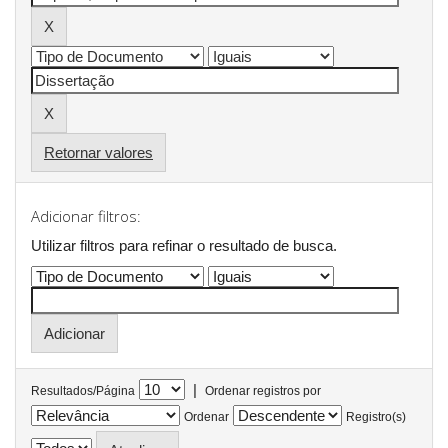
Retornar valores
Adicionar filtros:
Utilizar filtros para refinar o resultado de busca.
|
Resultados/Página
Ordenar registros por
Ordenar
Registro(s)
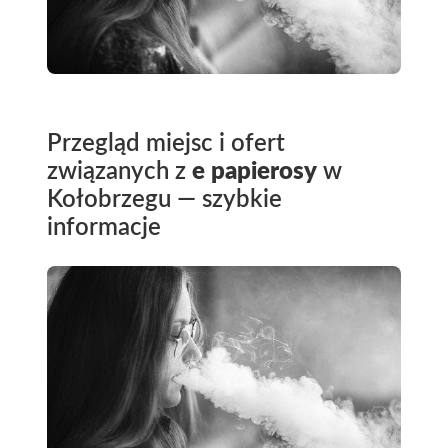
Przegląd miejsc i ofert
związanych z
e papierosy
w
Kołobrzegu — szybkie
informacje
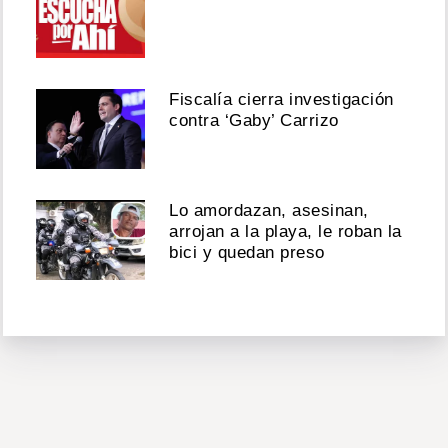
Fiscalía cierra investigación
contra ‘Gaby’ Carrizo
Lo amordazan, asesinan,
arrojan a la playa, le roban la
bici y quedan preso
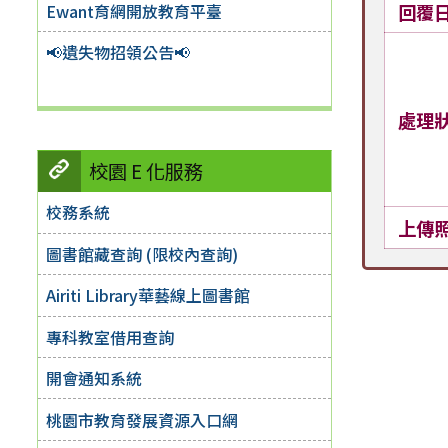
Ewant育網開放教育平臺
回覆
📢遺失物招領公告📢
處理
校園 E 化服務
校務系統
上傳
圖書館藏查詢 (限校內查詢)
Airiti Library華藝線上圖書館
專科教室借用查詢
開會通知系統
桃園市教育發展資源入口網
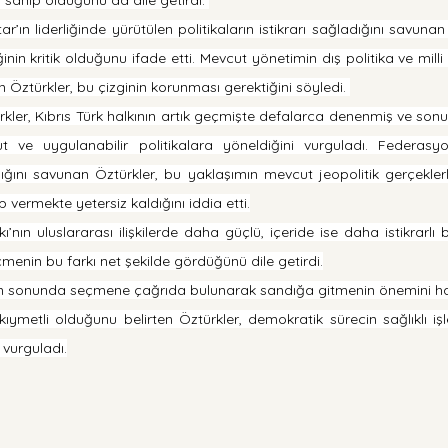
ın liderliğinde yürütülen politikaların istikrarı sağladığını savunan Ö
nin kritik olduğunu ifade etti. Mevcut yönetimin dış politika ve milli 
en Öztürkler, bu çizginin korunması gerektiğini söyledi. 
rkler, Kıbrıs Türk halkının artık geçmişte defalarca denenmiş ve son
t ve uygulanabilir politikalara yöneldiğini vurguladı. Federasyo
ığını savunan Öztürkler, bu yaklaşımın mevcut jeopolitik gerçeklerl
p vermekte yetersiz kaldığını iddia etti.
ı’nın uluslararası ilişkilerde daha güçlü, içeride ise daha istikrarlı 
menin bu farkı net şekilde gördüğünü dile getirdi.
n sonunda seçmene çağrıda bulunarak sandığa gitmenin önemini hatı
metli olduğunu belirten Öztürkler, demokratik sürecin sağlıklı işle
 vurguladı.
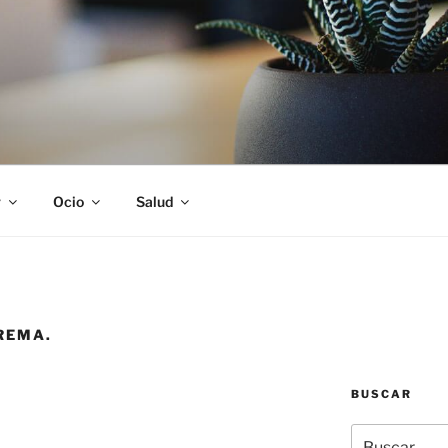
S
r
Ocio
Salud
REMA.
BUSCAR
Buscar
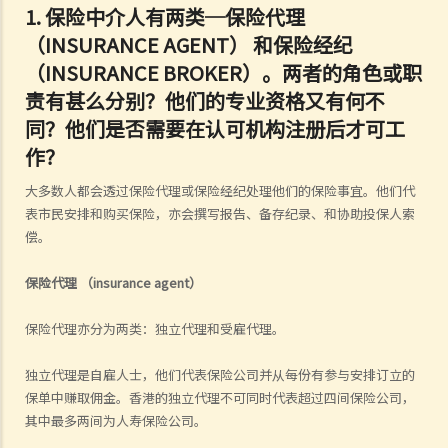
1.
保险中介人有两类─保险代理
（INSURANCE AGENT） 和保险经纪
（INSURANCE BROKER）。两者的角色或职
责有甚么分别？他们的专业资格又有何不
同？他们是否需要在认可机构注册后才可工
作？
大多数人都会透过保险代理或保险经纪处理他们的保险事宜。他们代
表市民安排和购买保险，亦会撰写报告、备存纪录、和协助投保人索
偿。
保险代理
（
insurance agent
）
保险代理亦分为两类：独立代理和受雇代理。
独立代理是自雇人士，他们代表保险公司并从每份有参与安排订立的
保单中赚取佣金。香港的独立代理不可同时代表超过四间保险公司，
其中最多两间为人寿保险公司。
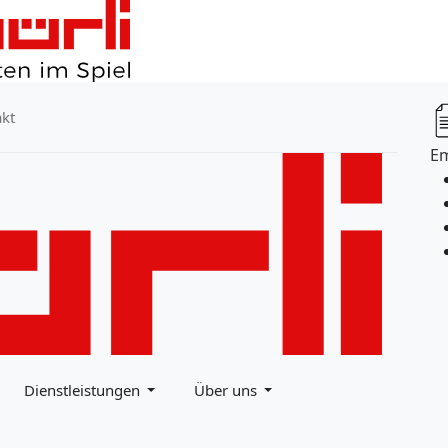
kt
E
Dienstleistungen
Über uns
○ ○ ○ ○ ○ ○ ○
▶ **WORK TO BE COMPLETED**
Retype the text from all of the rows above line for line, changing nothing, and leave the pictures out.

▶ **TASK SOLUTION**
Retornar valores
Adicionar filtros:
Utilizar filtros para refinar o resultado de busca.
|
Resultados/Página
Ordenar registros por
Ordenar
Registro(s)
Przegląd miejsc i ofert
związanych z
e papierosy
w
Kołobrzegu — szybkie
informacje
Fiscalía cierra investigación
contra ‘Gaby’ Carrizo
Lo amordazan, asesinan,
arrojan a la playa, le roban la
bici y quedan preso
Ewant育網開放教育平臺
回覆
📢遺失物招領公告📢
處理
校園 E 化服務
校務系統
上傳
圖書館藏查詢 (限校內查詢)
Airiti Library華藝線上圖書館
專科教室借用查詢
開會通知系統
桃園市教育發展資源入口網
ın liderliğinde yürütülen politikaların istikrarı sağladığını savunan Ö
nin kritik olduğunu ifade etti. Mevcut yönetimin dış politika ve milli 
en Öztürkler, bu çizginin korunması gerektiğini söyledi. 
rkler, Kıbrıs Türk halkının artık geçmişte defalarca denenmiş ve son
t ve uygulanabilir politikalara yöneldiğini vurguladı. Federasyo
ığını savunan Öztürkler, bu yaklaşımın mevcut jeopolitik gerçeklerl
p vermekte yetersiz kaldığını iddia etti.
ı’nın uluslararası ilişkilerde daha güçlü, içeride ise daha istikrarlı 
menin bu farkı net şekilde gördüğünü dile getirdi.
n sonunda seçmene çağrıda bulunarak sandığa gitmenin önemini hatı
metli olduğunu belirten Öztürkler, demokratik sürecin sağlıklı işle
 vurguladı.
S
r
Ocio
Salud
REMA.
BUSCAR
Buscar
1.
保险中介人有两类─保险代理
（INSURANCE AGENT） 和保险经纪
（INSURANCE BROKER）。两者的角色或职
责有甚么分别？他们的专业资格又有何不
同？他们是否需要在认可机构注册后才可工
作？
大多数人都会透过保险代理或保险经纪处理他们的保险事宜。他们代
表市民安排和购买保险，亦会撰写报告、备存纪录、和协助投保人索
偿。
保险代理
（
insurance agent
）
保险代理亦分为两类：独立代理和受雇代理。
独立代理是自雇人士，他们代表保险公司并从每份有参与安排订立的
保单中赚取佣金。香港的独立代理不可同时代表超过四间保险公司，
其中最多两间为人寿保险公司。
kt
E
Dienstleistungen
Über uns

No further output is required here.